Portfolioteur : anciennement lecteur de portfolio. Ces dinosaures photographes ou professionnels de la photographie qui offraient bénévolement des aides et des conseils. Le portfolioteur est plutôt un semi-professionnel du cacheton et rarement de la photographie. Photographes devenus sans ressource, journalistes en mal de reconnaissances, stagiaires de musées, etc. Ce désabusé explique  – avec condescendance – au pauvre impétrant de la photographie (après versement d’une somme rondelette par ce dernier) qu’il n’a rien compris et qu’il n’aura aucun avenir sans modifier son projet et sans suivre quelques « workshop ». La lecture et l’échange gratuitement sur une œuvre a toujours été un fondement essentiel de la créativité. Comment a-t-on pu en arriver à des opérations mercantiles inacceptables ?

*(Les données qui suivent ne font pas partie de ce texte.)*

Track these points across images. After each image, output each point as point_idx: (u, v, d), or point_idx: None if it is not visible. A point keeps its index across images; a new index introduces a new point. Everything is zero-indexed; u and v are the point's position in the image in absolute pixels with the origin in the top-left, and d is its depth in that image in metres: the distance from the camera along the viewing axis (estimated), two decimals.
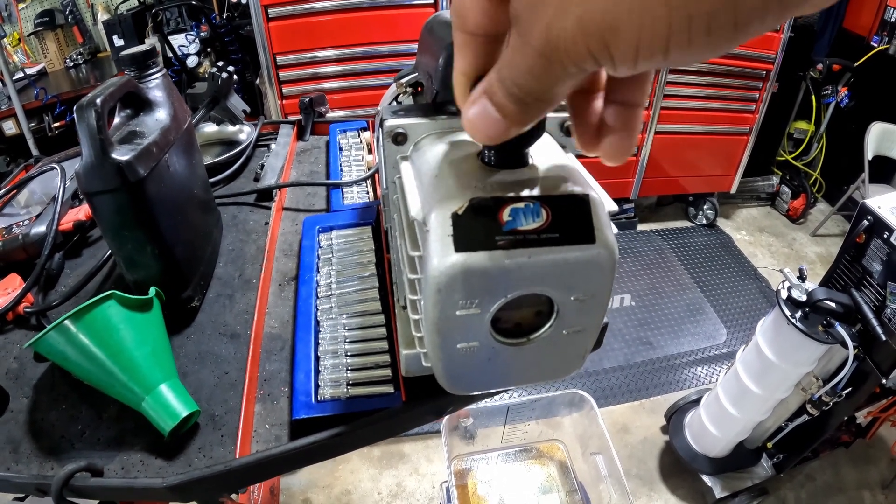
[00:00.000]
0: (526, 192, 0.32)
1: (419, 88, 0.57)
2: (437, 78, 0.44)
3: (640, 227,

Promofric de workshop : petit malin sachant vivre de la détresse financière (ou de l’appât du gain) des photographes, jumelé à  la béatitude pantoise d’éternels futurs créateurs. Pour des sommes substantielles, vous êtes invités à passer une fin de semaine avec une pseudo star de la photographie. Le maître photographe invité est dédommagé pour sa présence. Après avoir exposé ses concepts, il vous obligera à réaliser quelques mauvais plagiats de ses propres images. A part épater vos copains : « j’ai passé le week-end avec X, c’était extraordinaire … », rien d’autre de tangible dans votre statut (sauf la mention de cet exploit sur votre site internet).

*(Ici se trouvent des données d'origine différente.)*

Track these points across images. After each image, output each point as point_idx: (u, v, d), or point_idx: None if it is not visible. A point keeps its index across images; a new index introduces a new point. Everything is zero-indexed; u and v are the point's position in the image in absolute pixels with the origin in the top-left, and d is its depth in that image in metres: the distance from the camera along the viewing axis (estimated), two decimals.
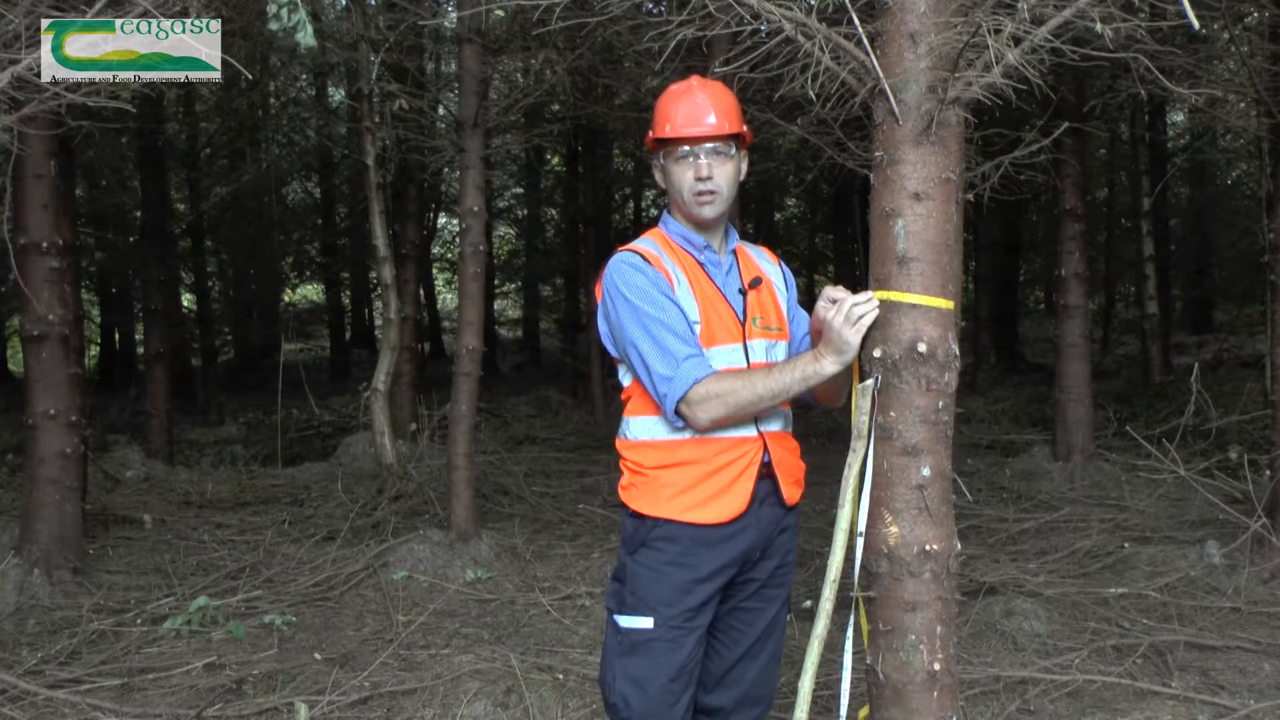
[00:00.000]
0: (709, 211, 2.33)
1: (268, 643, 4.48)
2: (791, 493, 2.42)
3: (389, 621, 4.77)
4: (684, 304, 2.29)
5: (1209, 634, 4.23)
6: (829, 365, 2.15)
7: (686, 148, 2.32)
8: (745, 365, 2.32)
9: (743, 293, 2.41)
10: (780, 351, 2.44)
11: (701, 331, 2.28)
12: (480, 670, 4.01)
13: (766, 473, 2.35)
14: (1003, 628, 4.34)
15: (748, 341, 2.35)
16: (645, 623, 2.26)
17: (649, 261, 2.30)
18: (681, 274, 2.32)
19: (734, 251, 2.46)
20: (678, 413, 2.22)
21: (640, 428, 2.34)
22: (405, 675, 4.09)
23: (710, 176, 2.31)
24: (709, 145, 2.31)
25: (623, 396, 2.42)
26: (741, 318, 2.37)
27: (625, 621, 2.29)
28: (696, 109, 2.32)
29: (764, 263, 2.53)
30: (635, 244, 2.38)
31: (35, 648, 4.44)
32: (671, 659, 2.25)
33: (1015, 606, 4.46)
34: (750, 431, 2.32)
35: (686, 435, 2.28)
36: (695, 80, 2.39)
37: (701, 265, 2.37)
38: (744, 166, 2.44)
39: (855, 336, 2.12)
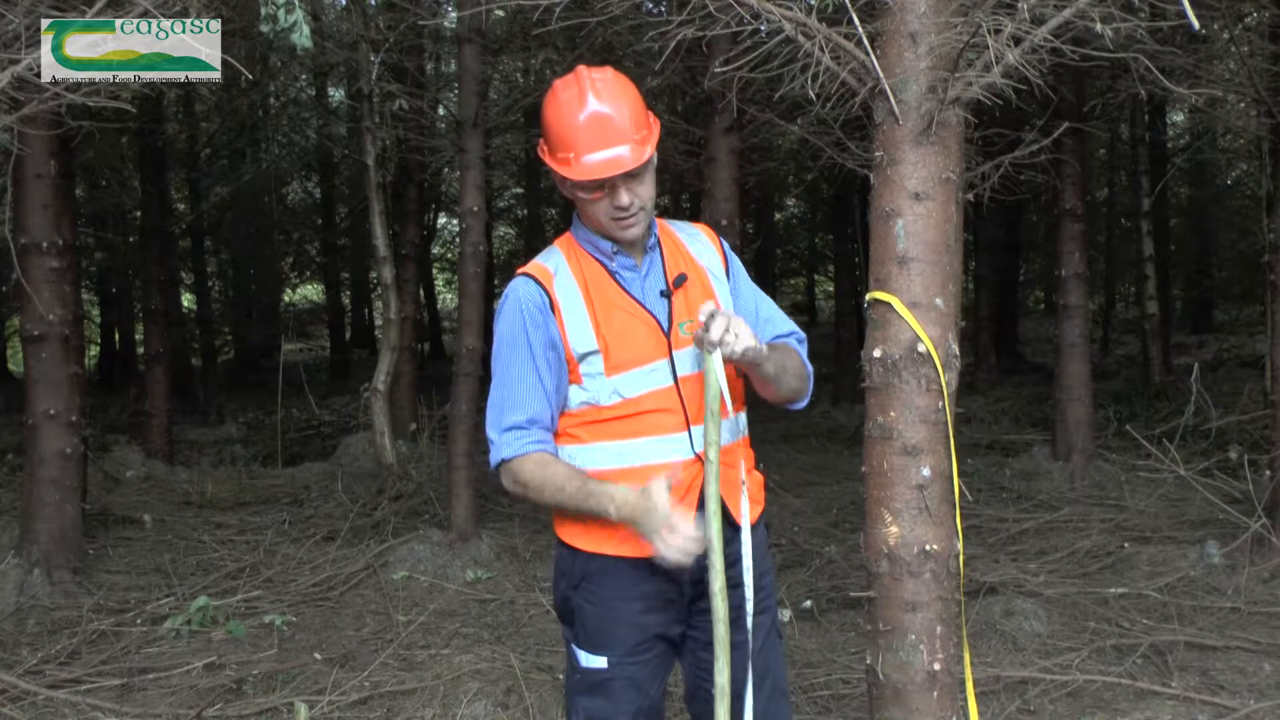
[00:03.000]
0: (634, 233, 2.04)
1: (268, 643, 4.48)
2: (743, 509, 2.13)
3: (389, 621, 4.77)
4: (574, 335, 2.04)
5: (1209, 634, 4.23)
6: (613, 514, 1.95)
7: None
8: (673, 383, 2.06)
9: (666, 295, 2.10)
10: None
11: (606, 360, 2.04)
12: (480, 670, 4.01)
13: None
14: (1003, 628, 4.34)
15: (674, 353, 2.07)
16: (600, 662, 2.08)
17: (543, 287, 2.05)
18: (578, 294, 2.06)
19: (658, 244, 2.14)
20: (498, 472, 2.09)
21: (569, 456, 2.09)
22: (405, 675, 4.08)
23: (631, 202, 2.00)
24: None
25: None
26: (665, 327, 2.08)
27: (583, 659, 2.11)
28: (605, 134, 1.96)
29: (697, 247, 2.19)
30: (537, 260, 2.13)
31: (35, 648, 4.44)
32: (631, 695, 2.09)
33: (1015, 606, 4.46)
34: (686, 454, 2.05)
35: (619, 465, 2.04)
36: (589, 83, 1.99)
37: (612, 274, 2.09)
38: (655, 157, 2.09)
39: (666, 552, 1.90)
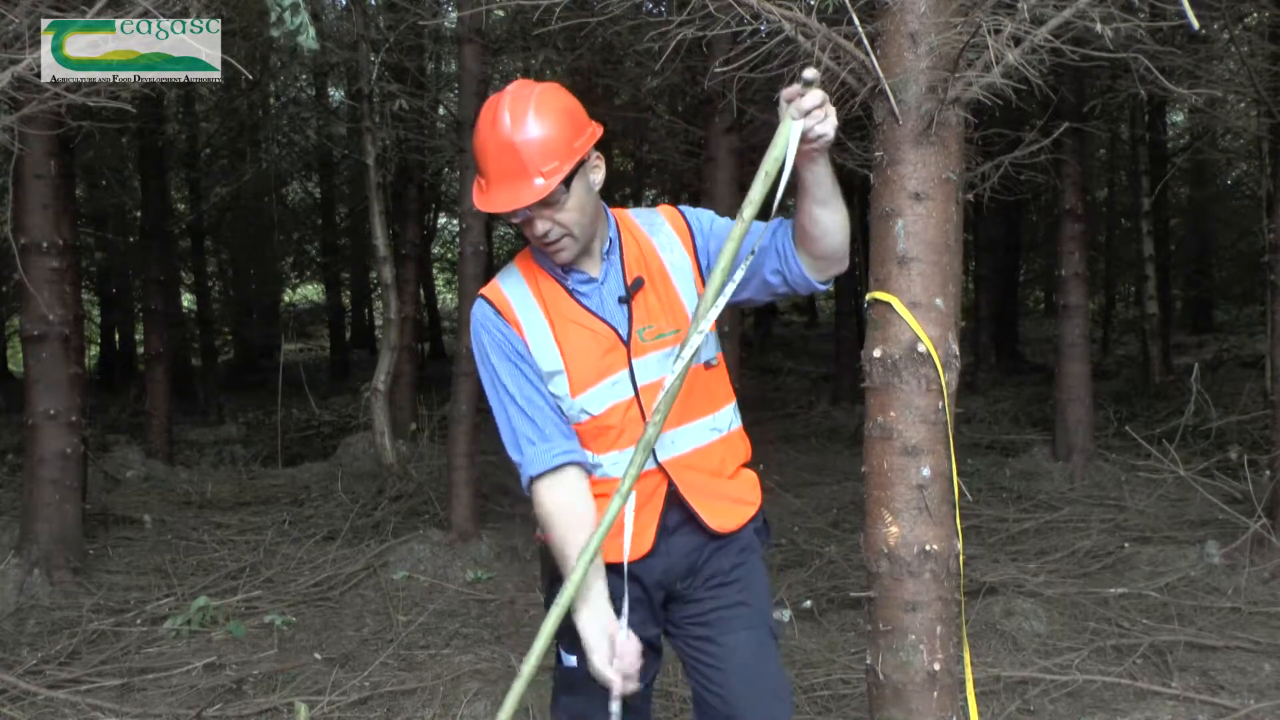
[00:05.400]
0: (564, 258, 2.00)
1: (268, 643, 4.48)
2: (722, 515, 2.10)
3: (389, 621, 4.78)
4: (540, 355, 2.03)
5: (1209, 634, 4.23)
6: (577, 623, 1.98)
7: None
8: (633, 394, 2.03)
9: (624, 301, 2.05)
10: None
11: (570, 379, 2.02)
12: (480, 670, 4.01)
13: (675, 500, 2.07)
14: (1003, 628, 4.34)
15: (634, 362, 2.03)
16: (573, 660, 2.10)
17: (500, 313, 2.05)
18: (540, 314, 2.04)
19: (617, 246, 2.09)
20: (530, 489, 2.06)
21: None
22: (405, 675, 4.09)
23: (548, 231, 1.96)
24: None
25: None
26: (625, 336, 2.04)
27: (564, 657, 2.14)
28: (509, 166, 1.90)
29: (661, 238, 2.12)
30: (495, 282, 2.11)
31: (35, 648, 4.44)
32: (606, 694, 2.04)
33: (1015, 606, 4.46)
34: (650, 464, 2.02)
35: (595, 475, 2.06)
36: (506, 107, 1.91)
37: (570, 291, 2.06)
38: (596, 175, 2.00)
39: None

Promofric de masterclass : même profil que l’organisateur de workshop, la classe en plus « of course » !

Promofric de voyages : même profil que l’organisateur de workshop, le sac à dos en plus « vive le grand air » ! Dans ce cas, il est très rare que le professionnel accompagnant soit à la hauteur intellectuelle des voyageurs.

Sténophotographe : individu perdu entre une feuille à dessin et un marteau qui a finalement opté pour le traitement de texte informatisé. Si la scénographie est restée pauvre, voire inexistante, dans les expositions pendant trop longtemps pour absence de compétences, nous devons bien admettre que la pléthore actuelle de ces dits spécialistes n’a rien changé à l’extrême indigence de présentations loufoques. La seule nouveauté réside dans la présentation d’immenses biographies et de longues explications sur l’origine spirituelle et psychologique des photographies exposées. Cette dernière phase qui peut sembler grotesque se trouve maintenant justifiée par les œuvres exposées aussi hermétiques que le texte qui tente de justifier leur accrochage aux cimaises.

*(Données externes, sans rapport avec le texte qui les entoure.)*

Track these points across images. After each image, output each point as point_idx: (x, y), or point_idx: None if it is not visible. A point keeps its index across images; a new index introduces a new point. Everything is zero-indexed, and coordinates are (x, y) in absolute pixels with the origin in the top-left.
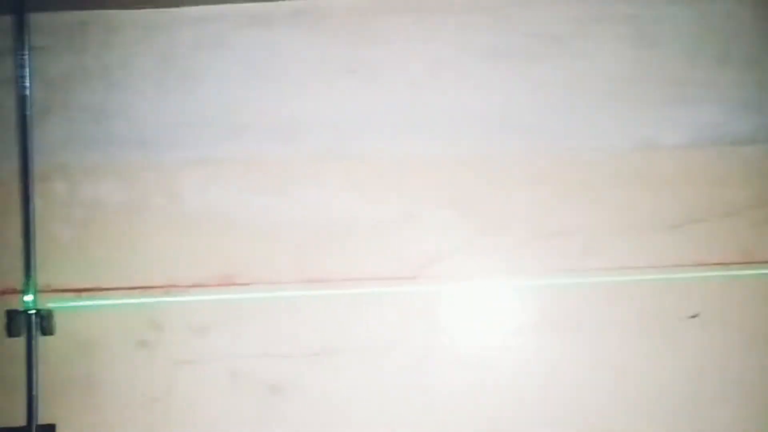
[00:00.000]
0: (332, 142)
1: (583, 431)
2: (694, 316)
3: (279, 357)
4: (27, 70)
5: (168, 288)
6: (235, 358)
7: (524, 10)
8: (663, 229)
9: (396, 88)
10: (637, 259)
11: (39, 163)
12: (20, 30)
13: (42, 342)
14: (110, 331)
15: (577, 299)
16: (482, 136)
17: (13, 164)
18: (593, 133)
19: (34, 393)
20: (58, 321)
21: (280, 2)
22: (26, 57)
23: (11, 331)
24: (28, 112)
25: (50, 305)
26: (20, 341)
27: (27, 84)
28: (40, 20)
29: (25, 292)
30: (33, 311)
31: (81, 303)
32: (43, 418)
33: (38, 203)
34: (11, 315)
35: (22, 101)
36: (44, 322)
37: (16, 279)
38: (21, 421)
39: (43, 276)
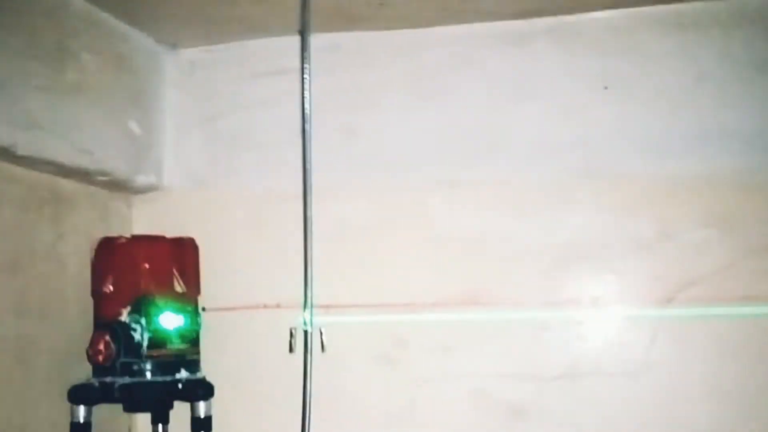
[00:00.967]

La liste de ces personnages, très souvent haut en couleur, à titre personnel ; mais, totalement inutiles pour la sauvegarde et l’avenir des photographes, est loin d’être exhaustive. J’ai laissé sur le côté les seconds couteaux, moins engagés ; mais, tout aussi nuisibles.

Je ne veux surtout pas que les vrais professionnels se sentent impliqués dans cette moquerie amère. Les vrais directeurs de vraies galeries, les vrais commissaires de vraies expositions, les vrais jurés de vrais concours, les vrais conférenciers de vrais exposés, les vrais scénographes de vraies mises en valeur sont les mêmes victimes que les vrais auteurs de vraies œuvres photographiques. Beaucoup de ces vrais survivent difficilement tandis que cette masse de parasites s’engraisse à leurs dépens.

Que nous soyons professionnels ou amateurs, auteurs ou publics, passionnés ou naïfs, nous nous devons d’être vigilants, très vigilants. Le nivellement par le bas, surtout lorsque le bas est financier et populiste, n’a jamais porté la diffusion culturelle et l’élévation de l’expression artistique.